Die Walliser Gemeinden müssen grundsätzlich drei Monate vor der Eröffnung einer Asylunterkunft informiert werden. In Notfällen muss der Kanton diese Informationspflicht jedoch nicht einhalten. Diese Notfallklausel passte der SVP nicht - sie lehnte deshalb das ganze Gesetz ab.

Blick in den Saal des Walliser Grossen Rates

Bildlegende: Das Asylrecht wurde im Walliser Kantonsparlament kontrovers diskutiert. SRF

Mindestens drei Monate vor der Eröffnung einer Asylunterkunft muss der Kanton Wallis die betroffene Gemeinde künftig informieren. Der Grosse Rat hat am Donnerstag ein entsprechendes Gesetz über die Unterbringung von Personen, die dem Asylrecht unterstehen, angenommen.

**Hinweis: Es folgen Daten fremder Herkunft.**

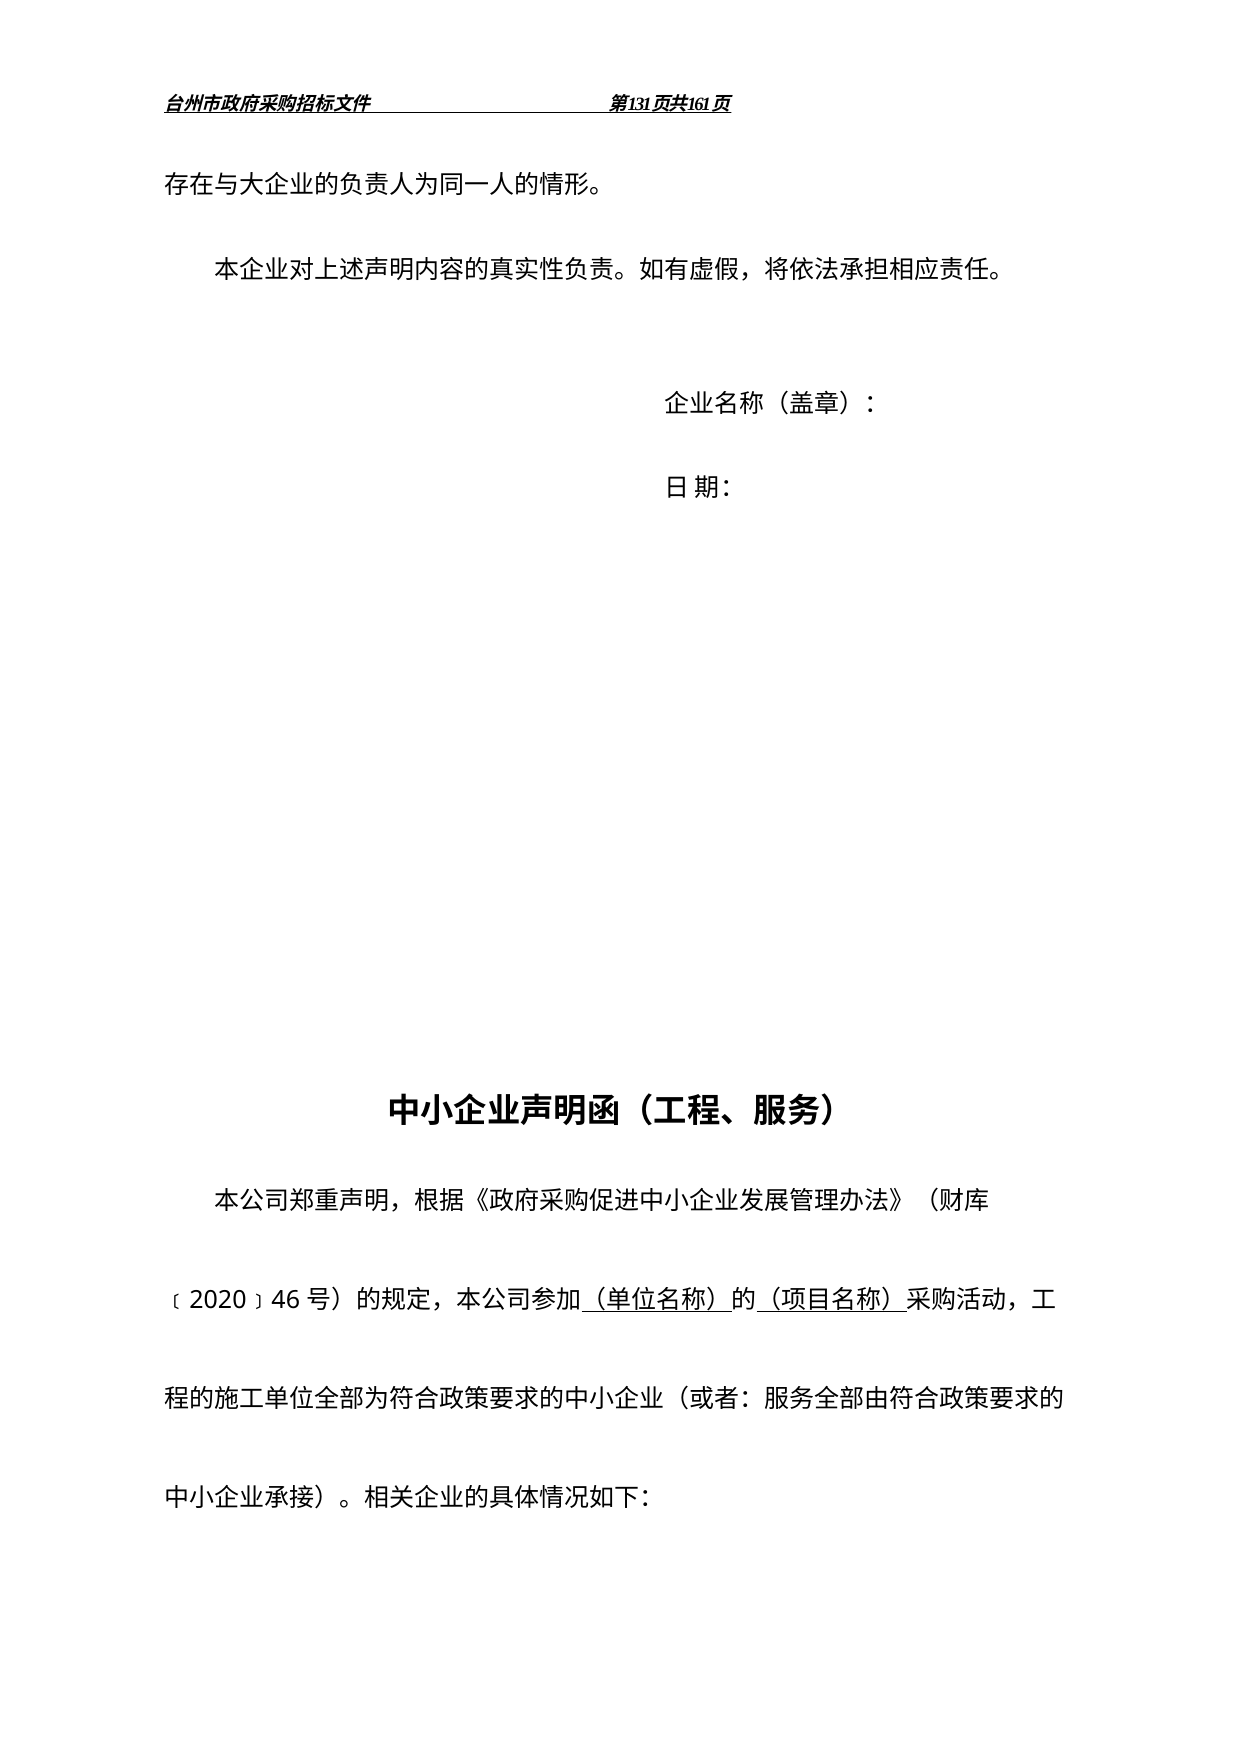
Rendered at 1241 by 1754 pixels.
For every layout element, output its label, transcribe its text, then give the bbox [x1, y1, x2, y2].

text 日 期： [164, 452, 1076, 518]
text 企业名称（盖章）： [164, 368, 1076, 434]
text 本公司郑重声明，根据《政府采购促进中小企业发展管理办法》（财库﹝2020﹞46 号）的规定，本公司参加（单位名称）的（项目名称）采购活动，工程的施工单位全部为符合政策要求的中小企业（或者：服务全部由符合政策要求的中小企业承接）。相关企业的具体情况如下： [164, 1166, 1076, 1529]
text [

In der engagierten Debatte um das Gesetz stellte sich einzig die SVP dagegen. Ihr war eine umstrittene Notfallklausel ein Dorn im Auge. Grundsätzlich müssen Gemeinden mindestens drei Monate vor der Eröffnung eines Asylzentrums informiert werden.

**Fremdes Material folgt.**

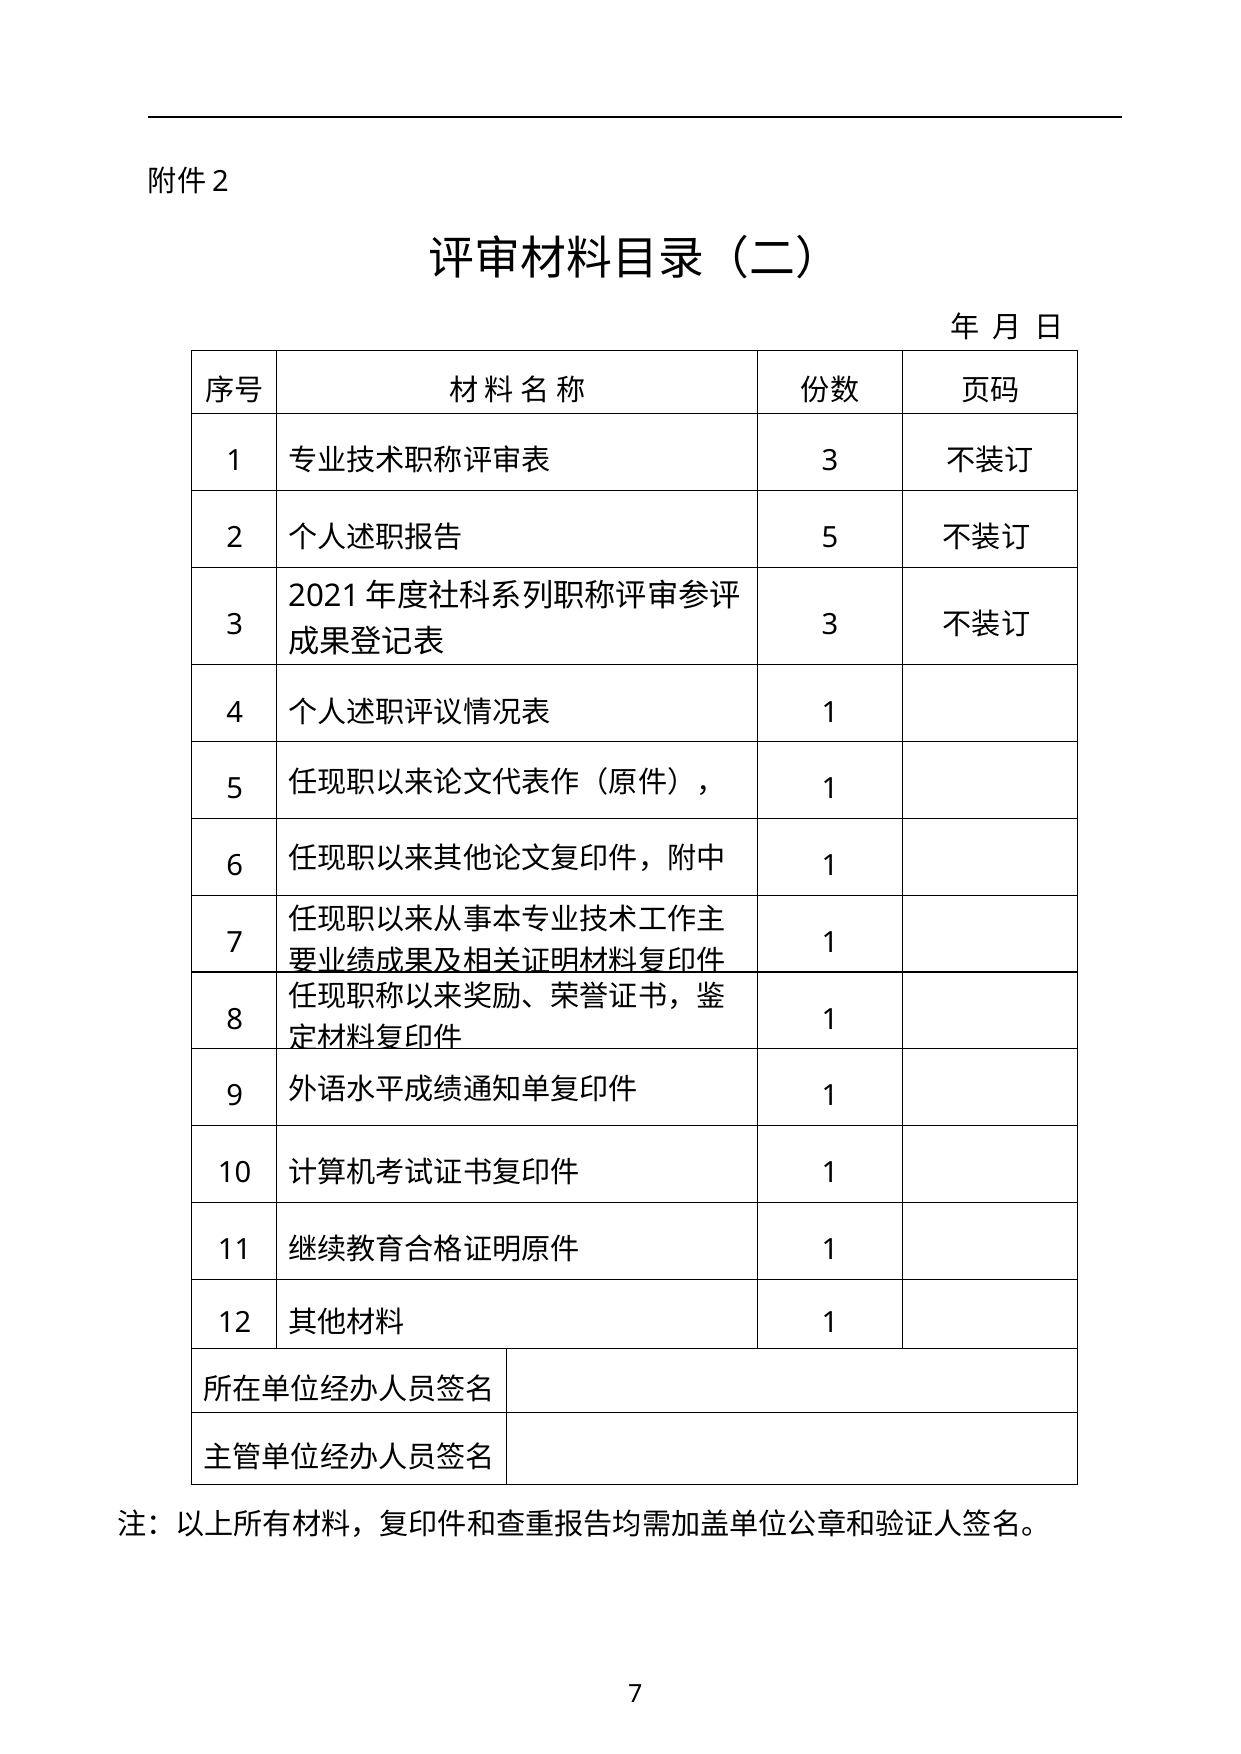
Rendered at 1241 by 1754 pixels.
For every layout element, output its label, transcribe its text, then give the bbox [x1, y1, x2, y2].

table_cell 继续教育合格证明原件 [277, 1203, 757, 1278]
table_cell 1 [758, 1126, 902, 1202]
table_cell 4 [192, 665, 276, 741]
table_cell 1 [758, 896, 902, 971]
table_cell 1 [758, 973, 902, 1048]
table_cell 6 [192, 819, 276, 895]
table_cell [903, 973, 1077, 1048]
table_cell 12 [192, 1280, 276, 1348]
table_cell [903, 742, 1077, 818]
table_cell 任现职称以来奖励、荣誉证书，鉴定材料复印件 [277, 973, 757, 1048]
table_cell 不装订 [903, 568, 1077, 664]
table_cell 1 [758, 1203, 902, 1278]
table_cell 10 [192, 1126, 276, 1202]
table_cell 8 [192, 973, 276, 1048]
text 附件2 [148, 141, 1122, 204]
text 注：以上所有材料，复印件和查重报告均需加盖单位公章和验证人签名。 [117, 1485, 1162, 1547]
table_cell 个人述职报告 [277, 491, 757, 567]
table_cell 1 [758, 1280, 902, 1348]
table_cell [903, 819, 1077, 895]
table_cell [903, 1203, 1077, 1278]
table_cell 任现职以来其他论文复印件，附中国知网查重报告 [277, 819, 757, 895]
table_cell 主管单位经办人员签名 [192, 1413, 506, 1484]
table_cell 不装订 [903, 491, 1077, 567]
text 评审材料目录（二） [148, 224, 1122, 287]
table_cell 1 [758, 819, 902, 895]
table_cell [903, 1049, 1077, 1125]
table_cell [903, 896, 1077, 971]
table_cell 5 [758, 491, 902, 567]
table_header 材 料 名 称 [277, 351, 757, 413]
table_cell 2021年度社科系列职称评审参评成果登记表 [277, 568, 757, 664]
table_cell [507, 1413, 1077, 1484]
table_cell 7 [192, 896, 276, 971]
table_cell [903, 1126, 1077, 1202]
table_cell 1 [758, 742, 902, 818]
table_cell 11 [192, 1203, 276, 1278]
table_cell 5 [192, 742, 276, 818]
table_cell 不装订 [903, 414, 1077, 490]
table_cell 1 [192, 414, 276, 490]
table_cell 3 [758, 568, 902, 664]
table_cell 1 [758, 665, 902, 741]
table_cell 其他材料 [277, 1280, 757, 1348]
table_cell 3 [758, 414, 902, 490]
table_cell 任现职以来从事本专业技术工作主要业绩成果及相关证明材料复印件 [277, 896, 757, 971]
table_cell [903, 665, 1077, 741]
table_cell 外语水平成绩通知单复印件 [277, 1049, 757, 1125]
table_header 份数 [758, 351, 902, 413]
table_header 序号 [192, 351, 276, 413]
table_cell 专业技术职称评审表 [277, 414, 757, 490]
table_cell 1 [758, 1049, 902, 1125]
table_cell 个人述职评议情况表 [277, 665, 757, 741]
table_header 页码 [903, 351, 1077, 413]
table_cell [507, 1349, 1077, 1412]
table_cell [903, 1280, 1077, 1348]
table_cell 9 [192, 1049, 276, 1125]
table_cell 所在单位经办人员签名 [192, 1349, 506, 1412]
table_cell 任现职以来论文代表作（原件），附中国知网查重报告 [277, 742, 757, 818]
table_cell 3 [192, 568, 276, 664]
text 年 月 日 [148, 287, 1064, 349]
table_cell 计算机考试证书复印件 [277, 1126, 757, 1202]
table_cell 2 [192, 491, 276, 567]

Diese Informationspflicht entfällt jedoch bei Notfällen, was im Grossen Rat zu langen Debatten führte. Ein Vorschlag der CVP setzte sich schliesslich durch, der zwei Voraussetzungen für Notfälle festlegt: Wenn es sich um eine unvorhergesehene Situation handelt und wenn Sofortmassnahmen notwendig sind.

Die SVP stellte sich hartnäckig gegen die Einführung dieser Notfallklausel. Diese ermögliche es, das Gesetz zu umgehen und die Gemeinden weiterhin vor vollendete Tatsachen zu stellen. Der Grosse Rat nahm das Gesetz dennoch mit 104 gegen 21 Stimmen an.